Luck was not eager to talk about viewership numbers, explaining the questions about TV ratings would be better suited for executives at ABC, ESPN and FOX, which have televised the games. He also downplayed their significance.
“In terms of the TV ratings, there’s a million ways to look at those,” Luck said. “So many other factors play a role: Weather, competing programming, etc. So to be honest with you, we don’t even spend that much time with it.
“My message to my staff is ‘Hey, let’s focus on playing good football, competitive, exciting, good tackling, blocking, running, kicking, all those things that fans like. And everything else will, in a sense, take care of itself.'”

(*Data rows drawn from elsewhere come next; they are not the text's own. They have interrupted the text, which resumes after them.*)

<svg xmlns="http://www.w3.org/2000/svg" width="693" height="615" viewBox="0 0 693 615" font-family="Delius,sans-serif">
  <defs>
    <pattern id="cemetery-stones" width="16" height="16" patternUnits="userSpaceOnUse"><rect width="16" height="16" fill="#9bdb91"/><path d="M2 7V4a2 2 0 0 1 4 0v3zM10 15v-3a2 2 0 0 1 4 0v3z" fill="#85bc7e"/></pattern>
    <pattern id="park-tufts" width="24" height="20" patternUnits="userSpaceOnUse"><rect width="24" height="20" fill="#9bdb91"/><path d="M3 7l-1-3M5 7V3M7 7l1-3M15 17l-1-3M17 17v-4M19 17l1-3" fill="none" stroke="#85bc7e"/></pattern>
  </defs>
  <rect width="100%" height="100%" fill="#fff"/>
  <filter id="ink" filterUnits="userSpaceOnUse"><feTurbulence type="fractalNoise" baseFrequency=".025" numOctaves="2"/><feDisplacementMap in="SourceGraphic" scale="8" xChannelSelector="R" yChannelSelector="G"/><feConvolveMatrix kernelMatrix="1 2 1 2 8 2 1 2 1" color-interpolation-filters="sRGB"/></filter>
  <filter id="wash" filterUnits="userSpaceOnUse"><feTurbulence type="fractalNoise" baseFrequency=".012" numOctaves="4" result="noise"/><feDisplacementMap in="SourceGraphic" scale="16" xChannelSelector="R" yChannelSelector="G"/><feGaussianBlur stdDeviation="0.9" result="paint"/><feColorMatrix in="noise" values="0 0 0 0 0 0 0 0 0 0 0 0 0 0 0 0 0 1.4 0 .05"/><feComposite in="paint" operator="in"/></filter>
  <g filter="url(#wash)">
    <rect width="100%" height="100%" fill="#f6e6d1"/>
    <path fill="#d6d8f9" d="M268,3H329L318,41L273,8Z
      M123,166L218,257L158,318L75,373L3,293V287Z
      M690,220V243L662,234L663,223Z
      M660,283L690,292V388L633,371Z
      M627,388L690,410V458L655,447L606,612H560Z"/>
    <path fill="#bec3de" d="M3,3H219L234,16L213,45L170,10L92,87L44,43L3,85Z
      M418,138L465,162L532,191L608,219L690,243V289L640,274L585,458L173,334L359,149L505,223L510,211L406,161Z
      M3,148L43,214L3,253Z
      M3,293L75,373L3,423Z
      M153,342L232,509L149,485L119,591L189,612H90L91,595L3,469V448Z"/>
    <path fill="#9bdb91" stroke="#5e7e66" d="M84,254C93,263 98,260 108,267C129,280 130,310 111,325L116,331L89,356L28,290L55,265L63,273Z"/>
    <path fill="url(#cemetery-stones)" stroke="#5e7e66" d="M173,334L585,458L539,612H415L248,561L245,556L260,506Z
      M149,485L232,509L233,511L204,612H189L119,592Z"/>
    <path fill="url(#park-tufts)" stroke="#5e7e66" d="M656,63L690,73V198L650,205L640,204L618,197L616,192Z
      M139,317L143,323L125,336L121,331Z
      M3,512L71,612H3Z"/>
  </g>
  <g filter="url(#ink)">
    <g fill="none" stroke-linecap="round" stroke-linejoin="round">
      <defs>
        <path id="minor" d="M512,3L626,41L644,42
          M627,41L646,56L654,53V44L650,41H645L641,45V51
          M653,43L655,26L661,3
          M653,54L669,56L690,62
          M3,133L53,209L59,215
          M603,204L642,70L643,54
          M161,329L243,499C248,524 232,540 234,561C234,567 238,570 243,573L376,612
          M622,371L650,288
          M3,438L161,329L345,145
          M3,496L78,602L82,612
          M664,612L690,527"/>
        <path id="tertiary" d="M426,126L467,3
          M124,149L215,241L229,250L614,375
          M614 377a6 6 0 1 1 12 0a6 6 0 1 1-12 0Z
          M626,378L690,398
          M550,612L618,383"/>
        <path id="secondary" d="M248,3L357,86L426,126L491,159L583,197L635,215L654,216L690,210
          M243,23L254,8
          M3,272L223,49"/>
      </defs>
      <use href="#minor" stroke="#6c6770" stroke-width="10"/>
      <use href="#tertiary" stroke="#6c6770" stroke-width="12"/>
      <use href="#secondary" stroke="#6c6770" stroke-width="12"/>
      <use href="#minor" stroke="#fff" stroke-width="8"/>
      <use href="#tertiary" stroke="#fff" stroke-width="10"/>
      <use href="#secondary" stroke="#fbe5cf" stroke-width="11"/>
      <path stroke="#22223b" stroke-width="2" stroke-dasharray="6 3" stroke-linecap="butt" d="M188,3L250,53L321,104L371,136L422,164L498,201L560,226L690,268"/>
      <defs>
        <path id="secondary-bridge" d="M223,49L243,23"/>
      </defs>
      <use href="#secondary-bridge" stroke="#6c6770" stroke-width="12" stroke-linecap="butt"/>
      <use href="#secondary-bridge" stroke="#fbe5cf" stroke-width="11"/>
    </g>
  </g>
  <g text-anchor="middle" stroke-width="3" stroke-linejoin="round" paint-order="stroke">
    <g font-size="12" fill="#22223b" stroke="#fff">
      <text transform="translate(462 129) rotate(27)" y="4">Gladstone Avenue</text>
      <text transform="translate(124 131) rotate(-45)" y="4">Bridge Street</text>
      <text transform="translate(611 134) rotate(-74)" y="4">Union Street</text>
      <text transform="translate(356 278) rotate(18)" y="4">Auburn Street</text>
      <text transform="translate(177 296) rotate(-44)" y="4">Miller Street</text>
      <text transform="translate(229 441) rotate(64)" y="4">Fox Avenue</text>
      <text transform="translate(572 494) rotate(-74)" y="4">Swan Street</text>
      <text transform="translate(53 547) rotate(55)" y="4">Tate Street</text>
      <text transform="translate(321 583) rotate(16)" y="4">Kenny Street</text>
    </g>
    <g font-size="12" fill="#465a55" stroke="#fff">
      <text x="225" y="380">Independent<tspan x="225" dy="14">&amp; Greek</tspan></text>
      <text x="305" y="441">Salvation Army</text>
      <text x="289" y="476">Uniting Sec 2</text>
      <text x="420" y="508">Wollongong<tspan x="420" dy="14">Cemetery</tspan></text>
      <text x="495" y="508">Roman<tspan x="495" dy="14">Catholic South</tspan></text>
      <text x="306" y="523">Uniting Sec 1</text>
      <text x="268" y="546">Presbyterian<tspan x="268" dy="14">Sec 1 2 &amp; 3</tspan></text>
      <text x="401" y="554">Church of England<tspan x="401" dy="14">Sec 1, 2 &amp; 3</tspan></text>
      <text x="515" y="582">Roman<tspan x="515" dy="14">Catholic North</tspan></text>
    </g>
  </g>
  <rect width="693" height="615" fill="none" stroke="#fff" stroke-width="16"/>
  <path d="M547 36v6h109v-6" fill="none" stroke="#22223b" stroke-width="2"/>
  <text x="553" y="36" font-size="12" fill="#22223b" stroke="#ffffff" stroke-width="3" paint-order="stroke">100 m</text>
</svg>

On the field, Luck said he’s been happy that some of the XFL’s rule changes have had their intended impact. The league’s new kickoff rule, for example, was designed to encourage returns while also protecting players. And through three weeks, more than 90% of kickoffs have been returned, Luck said, and no players have suffered concussions on those plays.
In other ways, though, the league hasn’t quite provided the excitement it promised. There have been far more lopsided games than nailbiters, with an average margin of victory of 14.4 points. And XFL offenses have not been nearly as explosive as their college or NFL counterparts; NFL teams, for example, averaged 5.48 yards per play in 2019 while XFL teams have averaged 5.08 yards per play so far.
“I think that’s really a function of (the fact that) these are new teams,” Luck said. “You would suspect, I suppose, that defense is going to have a little bit of an edge. I think that’s going to (change) as quarterbacks get more comfortable.”